Dice Olivier Marchon que los territorios se definen menos por motivos políticos, religiosos e históricos que por conveniencia y pragmatismo. El mapa de una nación cualquiera sería, entonces, una “acrobacia jurídica que puede llevar a pensar que todo reparto del mundo no es sino ilusión y artificio —en todos los casos algo muy provisional— y, desde luego, totalmente discutible”. Bajo esta idea se organiza el sumario de lugares con reglamentos estrambóticos, ciudades encajadas dentro de otras, islas fantasmáticas y micronaciones que el físico y documentalista francés reunió en poco menos de doscientas páginas.

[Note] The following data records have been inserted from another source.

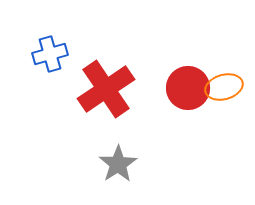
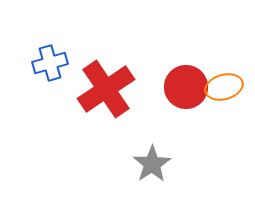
blue cross: moved 9 px down
red circle: moved 2 px left, 1 px up
gray star: moved 34 px right
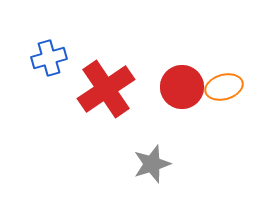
blue cross: moved 1 px left, 5 px up
red circle: moved 4 px left
gray star: rotated 15 degrees clockwise
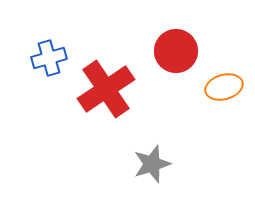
red circle: moved 6 px left, 36 px up
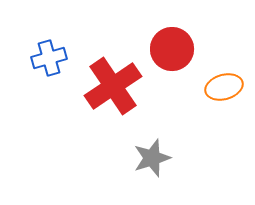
red circle: moved 4 px left, 2 px up
red cross: moved 7 px right, 3 px up
gray star: moved 6 px up
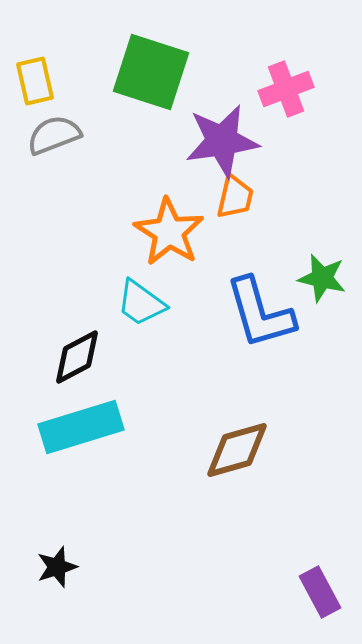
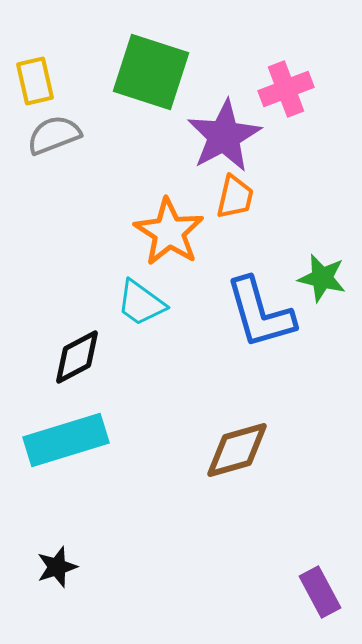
purple star: moved 2 px right, 5 px up; rotated 20 degrees counterclockwise
cyan rectangle: moved 15 px left, 13 px down
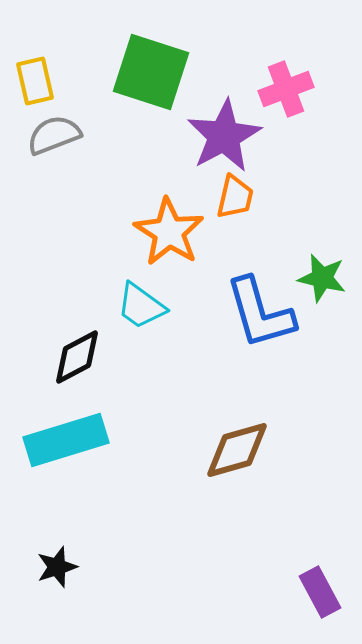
cyan trapezoid: moved 3 px down
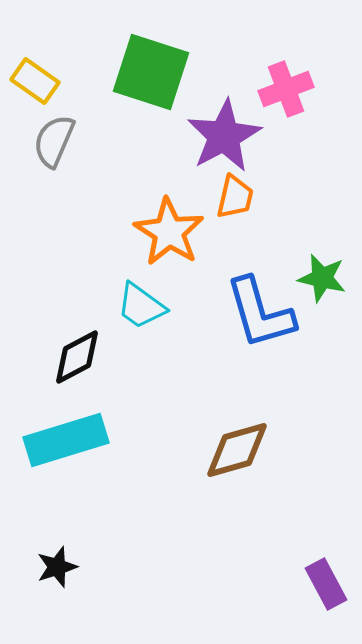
yellow rectangle: rotated 42 degrees counterclockwise
gray semicircle: moved 6 px down; rotated 46 degrees counterclockwise
purple rectangle: moved 6 px right, 8 px up
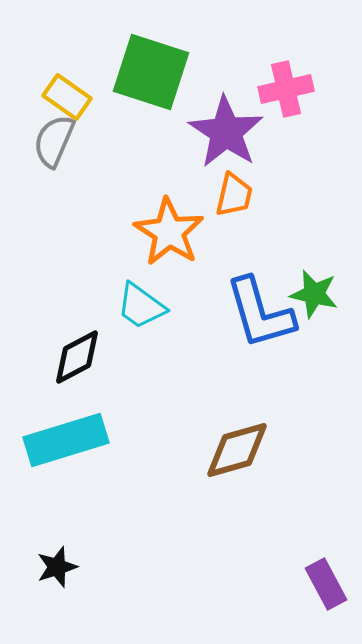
yellow rectangle: moved 32 px right, 16 px down
pink cross: rotated 8 degrees clockwise
purple star: moved 2 px right, 4 px up; rotated 10 degrees counterclockwise
orange trapezoid: moved 1 px left, 2 px up
green star: moved 8 px left, 16 px down
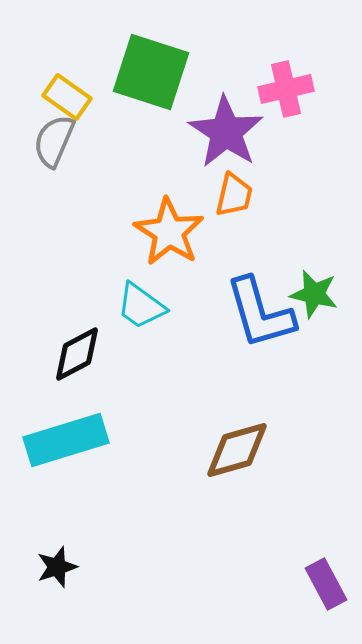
black diamond: moved 3 px up
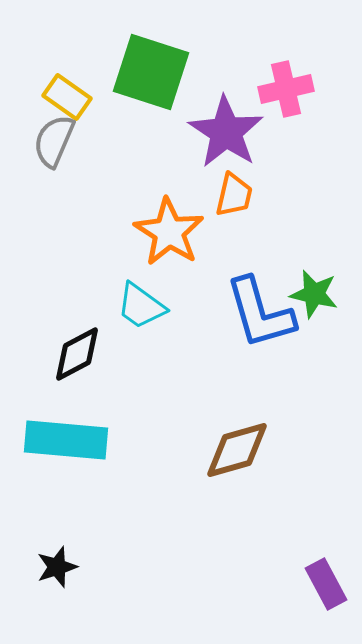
cyan rectangle: rotated 22 degrees clockwise
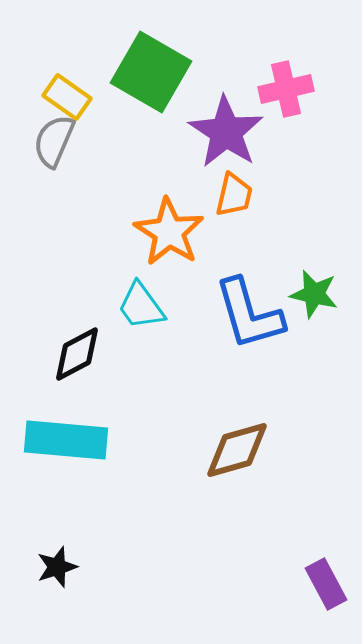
green square: rotated 12 degrees clockwise
cyan trapezoid: rotated 18 degrees clockwise
blue L-shape: moved 11 px left, 1 px down
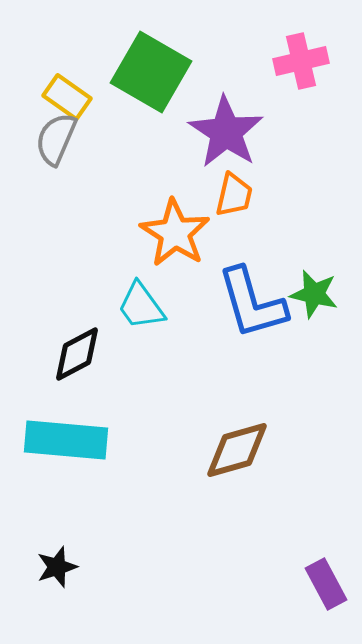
pink cross: moved 15 px right, 28 px up
gray semicircle: moved 2 px right, 2 px up
orange star: moved 6 px right, 1 px down
blue L-shape: moved 3 px right, 11 px up
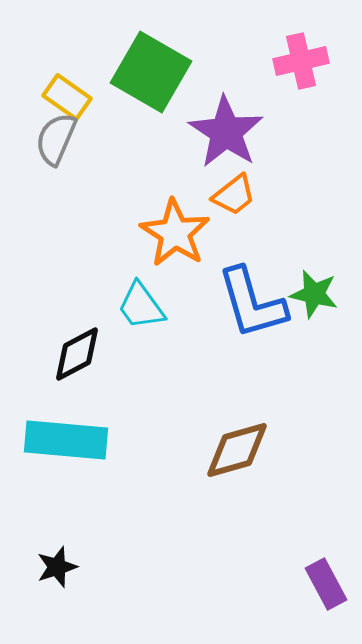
orange trapezoid: rotated 39 degrees clockwise
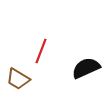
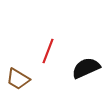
red line: moved 7 px right
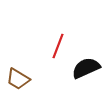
red line: moved 10 px right, 5 px up
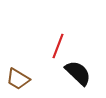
black semicircle: moved 8 px left, 5 px down; rotated 68 degrees clockwise
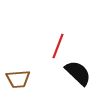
brown trapezoid: rotated 35 degrees counterclockwise
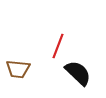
brown trapezoid: moved 10 px up; rotated 10 degrees clockwise
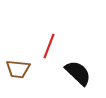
red line: moved 9 px left
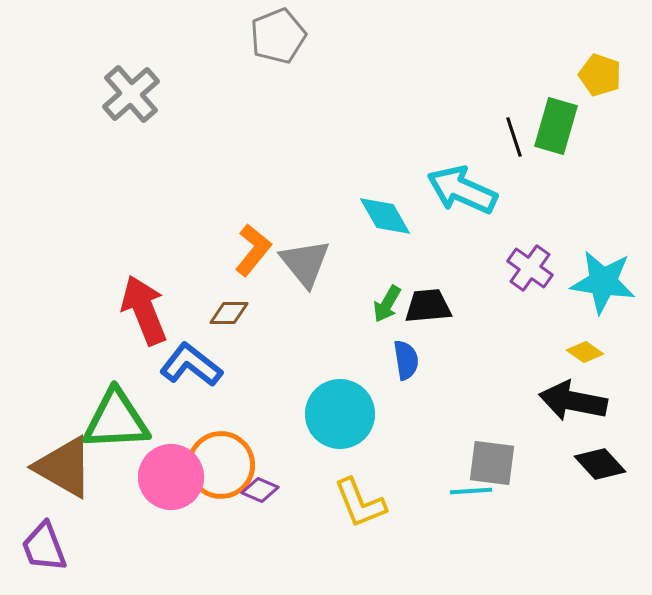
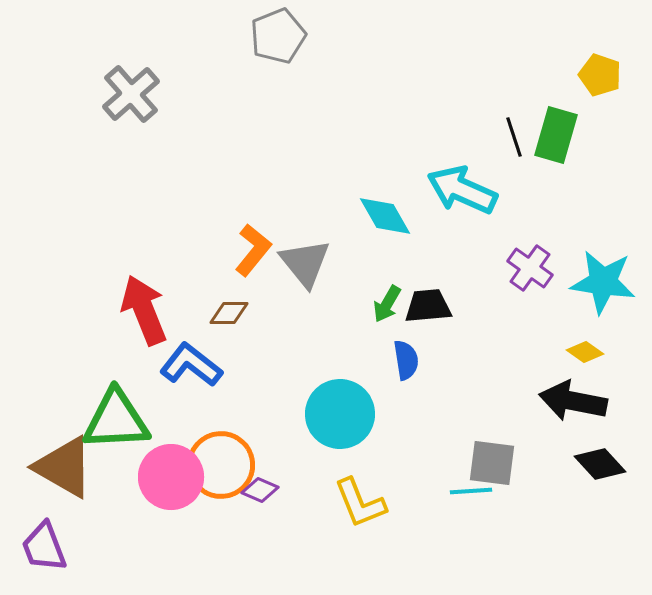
green rectangle: moved 9 px down
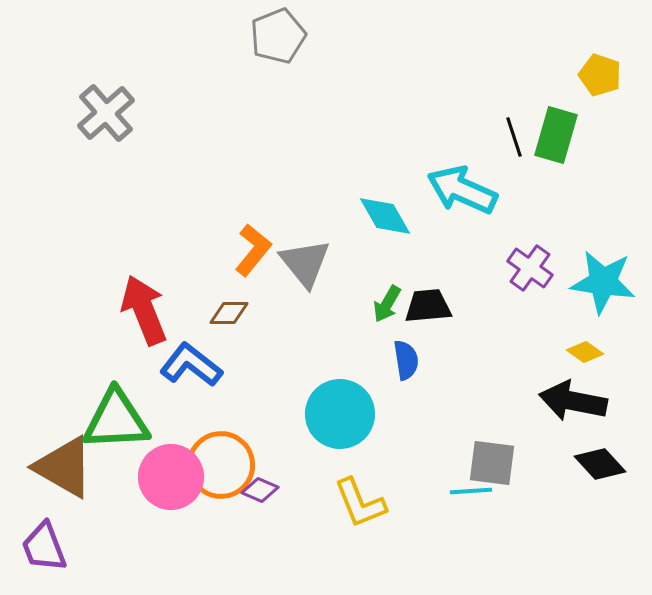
gray cross: moved 25 px left, 19 px down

Hay de todo y para todos los gustos, con énfasis en los enclaves y las colonias, resabios imperiales de un atlas que lleva ya algunas décadas de calma relativa, tras siglos de conquistas e independencias, entregas a regañadientes, batallas, tratados y demás ejercicios de la acción humana, que siempre está cambiando lo que de todas maneras permanece igual. Mientras los paisajes en pugna mantienen su fisonomía sin importar la bandera que los envuelve, los hombres establecen lindes a fuerza de accidentes geográficos y de una fe cándida en la solidez de la distribución abstracta. Así terminan aconteciendo casas fronterizas que ostentan dos o más códigos postales, un Montblanc que se supone francés —pero no del todo—, cuerpos de agua sin valor más allá de la infatuación de egos geopolíticos y hasta suites que se vuelven países por unas horas, como le ocurrió en 1945 a la 212 del hotel Claridge’s de Londres, refugio de un príncipe balcánico en vísperas de ser padre. Con una exhaustividad que respalda su tesis acerca de la universalidad del capricho humano, Marchon no deja continente por tocar. Hay incluso un hueco para nuestra isla Martín García, que durante muchos años Uruguay reclamó como propia.
En el plano formal, el conjunto ni siquiera aspira a emular los compendios literarios de Schwob, Bierce, Borges y Bolaño, por citar a algunos. Si se ignora la impostura de sorpresa constante, que el autor sostiene con signos de admiración y puntos suspensivos al por mayor, lo que queda es la narración plana de una serie de excentricidades. La energía está puesta en la divulgación, una insistencia que a veces percude el efecto. Cuando hay más tela para cortar, cuando la historia de los enclaves deviene en la historia de los hombres que los concibieron o participaron de su diseño —la suite, el principado de Sealand, la peripecia napoleónica en Santa Elena—, el proyecto de Marchon renueva el aire y se expande como un mapa que consigue, por fin, cubrir todo el territorio que se ha propuesto representar.
Olivier Marchon, Rarezas geográficas, traducción de Aníbal Díaz Gallinal, Godot, 2021, 160 págs.